La série se veut assez bruyante pour pas grand chose. Les scènes d’action sont sympathiques mais cela ne fait malheureusement pas tout. Tout est dans l’excès comme si le scénario cachait ses faiblesses derrière des scènes d’action. Sauf que les scènes d’action ne sont pas suffisante. Même le pauvre O-T. Fagbenle n’arrive pas à sortir du lot. Son personnage de Ash est tellement filiforme et inintéressant que la série reste fade. L’acteur est pourtant bon mais il n’a aucune matière à vraiment travailler. Les premiers épisodes sont les plus mauvais de la série, tentant de mettre en place une intrigue sans parvenir à savoir dans quelle direction réellement aller. C’est bête car je suis persuadé qu’avec un peu plus de jugeote, les scénaristes auraient au moins pu parler de façon plus intelligente de son passé. Ash a été recruté par un mystérieux groupe d’élite appelé UNIT pour Undercover Narcotics Investigation Team. C’est sacrément complexe comme nom pour pas grand chose et ce n’est même pas amusant. Car The Interceptor aurait peut-être pu sortir un peu du lot avec un peu de second degré. Mais même si elle peut tenter une petite vanne au détour d’une ligne de dialogue, tout tombe à plat car je n’ai rien ressenti au fil des huit épisodes. Tout est en plus de ça énnoncé avec le même débit.

Si Fagbenle tente d’apporter un peu de vie à la série (et il va parvenir à le faire de façon très légère dans la seconde partie de la saison), le script est bien trop mal fichu pour entrevoir une quelconque histoire avec un vrai fil conducteur. The Interceptor accumule tous les clichés possibles et imaginables de ce genre de séries dramatiques entre les héros un peu en marge, les femmes qui sont inquiètent pour leurs hommes, les co-équipiers solidaires, des patrons qui suivent tout à la lettre (sans jamais déborder, car sinon attention, The Interceptor pourrait bien perdre encore des points) sans parler de cette façon que tous les vilains de la série ont de vouloir à tout prix être vilains. The Interceptor n’a donc pas grand chose à raconter et c’est bien dommage. Le dernier épisode est tout aussi décevant, suivant les règles de la série de ce genre là en plus de se terminer de façon un peu trop facile à mon goût. Le problème c’est que The Interceptor est une série si conventionnelle qu’elle ne peut pas vraiment sortir du lot. Elle ne peut que faire des choses que l’on a déjà vu ailleurs et en bien plus palpitant. Surtout que l’action ici devrait justement donner du punch à The Interceptor sauf que c’est tout le contraire, cela permet de voir encore un peu plus le fossé qu’il y a entre les intrigues de cette série et de ses inspirations telles que The Wire.

Avant de voir The Interceptor, je ne voulais pas d’un The Wire, je voulais juste voir une série originale qui tente de raconter des conflits sur la drogue et la guerre des gangs.
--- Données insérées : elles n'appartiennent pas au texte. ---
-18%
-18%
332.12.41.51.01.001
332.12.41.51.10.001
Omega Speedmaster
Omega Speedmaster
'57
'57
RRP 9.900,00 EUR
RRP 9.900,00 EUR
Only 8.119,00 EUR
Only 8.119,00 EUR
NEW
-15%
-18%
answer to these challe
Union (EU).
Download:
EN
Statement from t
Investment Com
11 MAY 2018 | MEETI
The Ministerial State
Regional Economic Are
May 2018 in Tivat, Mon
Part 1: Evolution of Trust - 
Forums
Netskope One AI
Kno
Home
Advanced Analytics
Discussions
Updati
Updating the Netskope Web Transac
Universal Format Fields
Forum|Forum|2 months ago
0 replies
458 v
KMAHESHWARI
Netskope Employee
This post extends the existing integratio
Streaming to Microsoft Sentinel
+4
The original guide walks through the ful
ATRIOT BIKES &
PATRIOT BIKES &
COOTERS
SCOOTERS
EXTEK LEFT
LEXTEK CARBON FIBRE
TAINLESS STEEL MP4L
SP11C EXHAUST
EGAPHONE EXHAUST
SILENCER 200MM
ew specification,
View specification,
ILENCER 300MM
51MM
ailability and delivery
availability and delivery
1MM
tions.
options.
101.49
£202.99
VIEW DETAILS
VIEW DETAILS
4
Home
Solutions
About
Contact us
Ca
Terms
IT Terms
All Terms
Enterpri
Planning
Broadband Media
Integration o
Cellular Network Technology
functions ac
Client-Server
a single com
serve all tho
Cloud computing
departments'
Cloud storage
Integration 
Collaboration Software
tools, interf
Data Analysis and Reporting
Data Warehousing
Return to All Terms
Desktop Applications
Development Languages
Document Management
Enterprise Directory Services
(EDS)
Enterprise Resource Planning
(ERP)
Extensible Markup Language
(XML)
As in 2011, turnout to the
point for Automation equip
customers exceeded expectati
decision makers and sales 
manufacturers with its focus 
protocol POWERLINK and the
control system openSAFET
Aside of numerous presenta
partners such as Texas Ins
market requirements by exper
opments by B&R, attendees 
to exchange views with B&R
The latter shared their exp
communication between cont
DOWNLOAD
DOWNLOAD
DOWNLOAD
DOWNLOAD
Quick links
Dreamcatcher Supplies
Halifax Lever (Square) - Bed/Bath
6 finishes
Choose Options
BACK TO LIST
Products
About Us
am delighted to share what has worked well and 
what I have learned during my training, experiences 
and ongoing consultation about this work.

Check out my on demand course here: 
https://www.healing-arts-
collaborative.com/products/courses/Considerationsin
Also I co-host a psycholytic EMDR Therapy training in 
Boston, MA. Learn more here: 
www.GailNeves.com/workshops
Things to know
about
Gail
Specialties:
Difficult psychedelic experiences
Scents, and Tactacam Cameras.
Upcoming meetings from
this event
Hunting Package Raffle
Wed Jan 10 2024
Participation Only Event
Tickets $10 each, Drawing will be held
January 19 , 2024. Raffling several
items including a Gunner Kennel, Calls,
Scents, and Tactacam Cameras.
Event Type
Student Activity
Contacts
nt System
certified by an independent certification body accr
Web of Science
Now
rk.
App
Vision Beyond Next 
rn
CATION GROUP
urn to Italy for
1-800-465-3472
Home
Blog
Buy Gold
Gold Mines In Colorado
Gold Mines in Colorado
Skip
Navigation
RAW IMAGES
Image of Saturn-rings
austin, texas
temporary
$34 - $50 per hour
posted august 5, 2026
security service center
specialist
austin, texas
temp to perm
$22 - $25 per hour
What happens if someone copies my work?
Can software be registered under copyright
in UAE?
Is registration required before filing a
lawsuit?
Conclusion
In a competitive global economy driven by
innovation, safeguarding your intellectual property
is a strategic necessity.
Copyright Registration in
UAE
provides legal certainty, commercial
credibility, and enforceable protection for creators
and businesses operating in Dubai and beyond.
Mais là dedans, tout est plus ou moins un échec. Le fait que BBC One n’ait toujours pas annoncé le renouvellement de la série pour une saison 2 à l’heure où j’écris ces lignes est certainement mauvais signe mais peu importe, une saison 2 ne peut valoir le coup que si la série change complètement de direction artistique. Les scénaristes ne savent juste pas quoi faire. Injecter un peu de réalisme dans cet univers si déconnecte de toute réalité n’aurait probablement pas fait de mal.

Note : 2/10. En bref, un échec de plus dans la tentative des britanniques d’apporter une réponse au savoir faire américain.